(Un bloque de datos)
═══

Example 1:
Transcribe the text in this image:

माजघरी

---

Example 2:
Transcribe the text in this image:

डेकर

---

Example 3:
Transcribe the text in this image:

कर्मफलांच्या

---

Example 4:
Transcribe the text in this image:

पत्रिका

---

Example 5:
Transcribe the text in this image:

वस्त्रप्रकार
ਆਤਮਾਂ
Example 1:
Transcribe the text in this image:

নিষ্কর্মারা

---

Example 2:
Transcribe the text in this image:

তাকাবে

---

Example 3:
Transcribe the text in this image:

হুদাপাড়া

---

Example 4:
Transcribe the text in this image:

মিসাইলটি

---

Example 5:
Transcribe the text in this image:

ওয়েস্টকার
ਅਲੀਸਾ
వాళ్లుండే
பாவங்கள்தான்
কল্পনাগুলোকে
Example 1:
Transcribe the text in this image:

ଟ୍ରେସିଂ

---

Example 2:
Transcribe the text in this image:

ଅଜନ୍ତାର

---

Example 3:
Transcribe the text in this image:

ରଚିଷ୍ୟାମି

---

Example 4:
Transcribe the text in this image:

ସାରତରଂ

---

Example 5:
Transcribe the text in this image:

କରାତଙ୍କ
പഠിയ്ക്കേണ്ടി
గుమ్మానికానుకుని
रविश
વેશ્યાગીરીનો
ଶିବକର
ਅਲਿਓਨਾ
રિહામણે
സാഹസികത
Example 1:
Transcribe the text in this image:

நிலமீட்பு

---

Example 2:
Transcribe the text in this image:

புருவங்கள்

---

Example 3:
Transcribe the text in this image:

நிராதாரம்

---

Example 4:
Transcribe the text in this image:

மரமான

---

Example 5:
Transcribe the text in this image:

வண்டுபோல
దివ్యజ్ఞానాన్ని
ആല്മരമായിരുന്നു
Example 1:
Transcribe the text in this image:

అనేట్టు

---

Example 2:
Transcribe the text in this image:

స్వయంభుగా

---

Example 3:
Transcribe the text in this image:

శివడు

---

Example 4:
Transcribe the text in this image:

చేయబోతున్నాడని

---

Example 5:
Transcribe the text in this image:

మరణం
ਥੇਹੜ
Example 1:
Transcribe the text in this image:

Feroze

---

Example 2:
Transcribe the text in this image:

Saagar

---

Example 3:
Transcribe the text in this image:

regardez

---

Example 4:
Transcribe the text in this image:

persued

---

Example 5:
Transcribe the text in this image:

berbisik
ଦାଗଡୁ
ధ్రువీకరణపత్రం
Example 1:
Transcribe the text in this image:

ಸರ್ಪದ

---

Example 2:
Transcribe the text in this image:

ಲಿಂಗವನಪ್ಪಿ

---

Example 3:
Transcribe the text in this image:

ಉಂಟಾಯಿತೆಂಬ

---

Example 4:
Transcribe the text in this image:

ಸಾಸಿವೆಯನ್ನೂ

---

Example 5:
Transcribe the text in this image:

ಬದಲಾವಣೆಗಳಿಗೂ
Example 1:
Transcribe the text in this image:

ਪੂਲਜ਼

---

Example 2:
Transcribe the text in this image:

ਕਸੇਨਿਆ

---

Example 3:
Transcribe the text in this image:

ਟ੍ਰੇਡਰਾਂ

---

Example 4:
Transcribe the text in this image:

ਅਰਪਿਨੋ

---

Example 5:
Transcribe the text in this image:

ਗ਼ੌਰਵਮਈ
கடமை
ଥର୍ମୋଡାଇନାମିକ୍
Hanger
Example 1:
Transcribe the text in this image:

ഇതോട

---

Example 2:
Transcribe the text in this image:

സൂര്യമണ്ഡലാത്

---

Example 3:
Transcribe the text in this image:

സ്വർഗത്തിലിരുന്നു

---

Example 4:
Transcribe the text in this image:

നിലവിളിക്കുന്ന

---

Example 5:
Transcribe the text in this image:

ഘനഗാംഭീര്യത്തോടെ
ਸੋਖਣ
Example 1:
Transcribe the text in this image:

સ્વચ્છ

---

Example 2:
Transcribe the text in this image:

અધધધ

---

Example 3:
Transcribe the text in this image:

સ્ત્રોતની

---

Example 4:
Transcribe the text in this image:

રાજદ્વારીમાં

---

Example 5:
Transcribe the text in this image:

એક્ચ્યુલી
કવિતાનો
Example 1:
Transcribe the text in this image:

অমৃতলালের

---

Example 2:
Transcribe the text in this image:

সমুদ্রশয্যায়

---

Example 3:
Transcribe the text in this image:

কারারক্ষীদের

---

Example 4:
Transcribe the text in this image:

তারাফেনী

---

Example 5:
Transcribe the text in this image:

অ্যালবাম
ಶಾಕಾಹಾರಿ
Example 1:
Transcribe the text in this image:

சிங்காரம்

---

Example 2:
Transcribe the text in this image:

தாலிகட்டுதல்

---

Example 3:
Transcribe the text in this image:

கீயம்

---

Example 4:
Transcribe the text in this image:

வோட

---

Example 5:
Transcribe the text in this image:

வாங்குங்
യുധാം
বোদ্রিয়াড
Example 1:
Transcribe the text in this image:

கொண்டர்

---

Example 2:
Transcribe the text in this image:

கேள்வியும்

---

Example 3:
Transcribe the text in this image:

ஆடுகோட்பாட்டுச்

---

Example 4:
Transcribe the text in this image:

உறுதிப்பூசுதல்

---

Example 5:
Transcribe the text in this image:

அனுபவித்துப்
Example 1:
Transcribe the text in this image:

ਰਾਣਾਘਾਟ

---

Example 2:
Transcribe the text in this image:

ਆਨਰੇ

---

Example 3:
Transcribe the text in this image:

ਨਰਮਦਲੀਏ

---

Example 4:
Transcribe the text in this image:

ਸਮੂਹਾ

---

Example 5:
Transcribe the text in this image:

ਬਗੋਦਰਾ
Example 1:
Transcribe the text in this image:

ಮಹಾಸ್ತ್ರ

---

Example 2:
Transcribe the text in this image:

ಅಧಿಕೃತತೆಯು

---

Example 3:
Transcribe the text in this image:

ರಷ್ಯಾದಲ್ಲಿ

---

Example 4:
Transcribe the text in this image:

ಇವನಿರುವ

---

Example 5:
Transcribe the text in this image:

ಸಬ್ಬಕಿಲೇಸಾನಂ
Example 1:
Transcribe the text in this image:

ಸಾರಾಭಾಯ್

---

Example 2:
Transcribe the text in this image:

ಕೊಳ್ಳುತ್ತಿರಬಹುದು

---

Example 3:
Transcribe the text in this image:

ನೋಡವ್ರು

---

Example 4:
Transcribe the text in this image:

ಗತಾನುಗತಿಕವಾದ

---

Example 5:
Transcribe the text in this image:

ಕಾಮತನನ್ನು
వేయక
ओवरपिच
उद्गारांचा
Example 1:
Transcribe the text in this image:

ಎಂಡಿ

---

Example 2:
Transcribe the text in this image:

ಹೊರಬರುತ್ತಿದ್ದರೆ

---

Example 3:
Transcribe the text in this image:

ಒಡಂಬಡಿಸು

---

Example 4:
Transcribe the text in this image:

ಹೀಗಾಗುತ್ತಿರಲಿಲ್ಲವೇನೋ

═══

◆ **Ejercicio escrito**
Actualice todas las filas anteriores: cambie "Transcribe" por "Copy" y mantenga intacto todo lo demás.

◆ **Resultado a continuación**
Example 1:
Copy the text in this image:

माजघरी

---

Example 2:
Copy the text in this image:

डेकर

---

Example 3:
Copy the text in this image:

कर्मफलांच्या

---

Example 4:
Copy the text in this image:

पत्रिका

---

Example 5:
Copy the text in this image:

वस्त्रप्रकार
ਆਤਮਾਂ
Example 1:
Copy the text in this image:

নিষ্কর্মারা

---

Example 2:
Copy the text in this image:

তাকাবে

---

Example 3:
Copy the text in this image:

হুদাপাড়া

---

Example 4:
Copy the text in this image:

মিসাইলটি

---

Example 5:
Copy the text in this image:

ওয়েস্টকার
ਅਲੀਸਾ
వాళ్లుండే
பாவங்கள்தான்
কল্পনাগুলোকে
Example 1:
Copy the text in this image:

ଟ୍ରେସିଂ

---

Example 2:
Copy the text in this image:

ଅଜନ୍ତାର

---

Example 3:
Copy the text in this image:

ରଚିଷ୍ୟାମି

---

Example 4:
Copy the text in this image:

ସାରତରଂ

---

Example 5:
Copy the text in this image:

କରାତଙ୍କ
പഠിയ്ക്കേണ്ടി
గుమ్మానికానుకుని
रविश
વેશ્યાગીરીનો
ଶିବକର
ਅਲਿਓਨਾ
રિહામણે
സാഹസികത
Example 1:
Copy the text in this image:

நிலமீட்பு

---

Example 2:
Copy the text in this image:

புருவங்கள்

---

Example 3:
Copy the text in this image:

நிராதாரம்

---

Example 4:
Copy the text in this image:

மரமான

---

Example 5:
Copy the text in this image:

வண்டுபோல
దివ్యజ్ఞానాన్ని
ആല്മരമായിരുന്നു
Example 1:
Copy the text in this image:

అనేట్టు

---

Example 2:
Copy the text in this image:

స్వయంభుగా

---

Example 3:
Copy the text in this image:

శివడు

---

Example 4:
Copy the text in this image:

చేయబోతున్నాడని

---

Example 5:
Copy the text in this image:

మరణం
ਥੇਹੜ
Example 1:
Copy the text in this image:

Feroze

---

Example 2:
Copy the text in this image:

Saagar

---

Example 3:
Copy the text in this image:

regardez

---

Example 4:
Copy the text in this image:

persued

---

Example 5:
Copy the text in this image:

berbisik
ଦାଗଡୁ
ధ్రువీకరణపత్రం
Example 1:
Copy the text in this image:

ಸರ್ಪದ

---

Example 2:
Copy the text in this image:

ಲಿಂಗವನಪ್ಪಿ

---

Example 3:
Copy the text in this image:

ಉಂಟಾಯಿತೆಂಬ

---

Example 4:
Copy the text in this image:

ಸಾಸಿವೆಯನ್ನೂ

---

Example 5:
Copy the text in this image:

ಬದಲಾವಣೆಗಳಿಗೂ
Example 1:
Copy the text in this image:

ਪੂਲਜ਼

---

Example 2:
Copy the text in this image:

ਕਸੇਨਿਆ

---

Example 3:
Copy the text in this image:

ਟ੍ਰੇਡਰਾਂ

---

Example 4:
Copy the text in this image:

ਅਰਪਿਨੋ

---

Example 5:
Copy the text in this image:

ਗ਼ੌਰਵਮਈ
கடமை
ଥର୍ମୋଡାଇନାମିକ୍
Hanger
Example 1:
Copy the text in this image:

ഇതോട

---

Example 2:
Copy the text in this image:

സൂര്യമണ്ഡലാത്

---

Example 3:
Copy the text in this image:

സ്വർഗത്തിലിരുന്നു

---

Example 4:
Copy the text in this image:

നിലവിളിക്കുന്ന

---

Example 5:
Copy the text in this image:

ഘനഗാംഭീര്യത്തോടെ
ਸੋਖਣ
Example 1:
Copy the text in this image:

સ્વચ્છ

---

Example 2:
Copy the text in this image:

અધધધ

---

Example 3:
Copy the text in this image:

સ્ત્રોતની

---

Example 4:
Copy the text in this image:

રાજદ્વારીમાં

---

Example 5:
Copy the text in this image:

એક્ચ્યુલી
કવિતાનો
Example 1:
Copy the text in this image:

অমৃতলালের

---

Example 2:
Copy the text in this image:

সমুদ্রশয্যায়

---

Example 3:
Copy the text in this image:

কারারক্ষীদের

---

Example 4:
Copy the text in this image:

তারাফেনী

---

Example 5:
Copy the text in this image:

অ্যালবাম
ಶಾಕಾಹಾರಿ
Example 1:
Copy the text in this image:

சிங்காரம்

---

Example 2:
Copy the text in this image:

தாலிகட்டுதல்

---

Example 3:
Copy the text in this image:

கீயம்

---

Example 4:
Copy the text in this image:

வோட

---

Example 5:
Copy the text in this image:

வாங்குங்
യുധാം
বোদ্রিয়াড
Example 1:
Copy the text in this image:

கொண்டர்

---

Example 2:
Copy the text in this image:

கேள்வியும்

---

Example 3:
Copy the text in this image:

ஆடுகோட்பாட்டுச்

---

Example 4:
Copy the text in this image:

உறுதிப்பூசுதல்

---

Example 5:
Copy the text in this image:

அனுபவித்துப்
Example 1:
Copy the text in this image:

ਰਾਣਾਘਾਟ

---

Example 2:
Copy the text in this image:

ਆਨਰੇ

---

Example 3:
Copy the text in this image:

ਨਰਮਦਲੀਏ

---

Example 4:
Copy the text in this image:

ਸਮੂਹਾ

---

Example 5:
Copy the text in this image:

ਬਗੋਦਰਾ
Example 1:
Copy the text in this image:

ಮಹಾಸ್ತ್ರ

---

Example 2:
Copy the text in this image:

ಅಧಿಕೃತತೆಯು

---

Example 3:
Copy the text in this image:

ರಷ್ಯಾದಲ್ಲಿ

---

Example 4:
Copy the text in this image:

ಇವನಿರುವ

---

Example 5:
Copy the text in this image:

ಸಬ್ಬಕಿಲೇಸಾನಂ
Example 1:
Copy the text in this image:

ಸಾರಾಭಾಯ್

---

Example 2:
Copy the text in this image:

ಕೊಳ್ಳುತ್ತಿರಬಹುದು

---

Example 3:
Copy the text in this image:

ನೋಡವ್ರು

---

Example 4:
Copy the text in this image:

ಗತಾನುಗತಿಕವಾದ

---

Example 5:
Copy the text in this image:

ಕಾಮತನನ್ನು
వేయక
ओवरपिच
उद्गारांचा
Example 1:
Copy the text in this image:

ಎಂಡಿ

---

Example 2:
Copy the text in this image:

ಹೊರಬರುತ್ತಿದ್ದರೆ

---

Example 3:
Copy the text in this image:

ಒಡಂಬಡಿಸು

---

Example 4:
Copy the text in this image:

ಹೀಗಾಗುತ್ತಿರಲಿಲ್ಲವೇನೋ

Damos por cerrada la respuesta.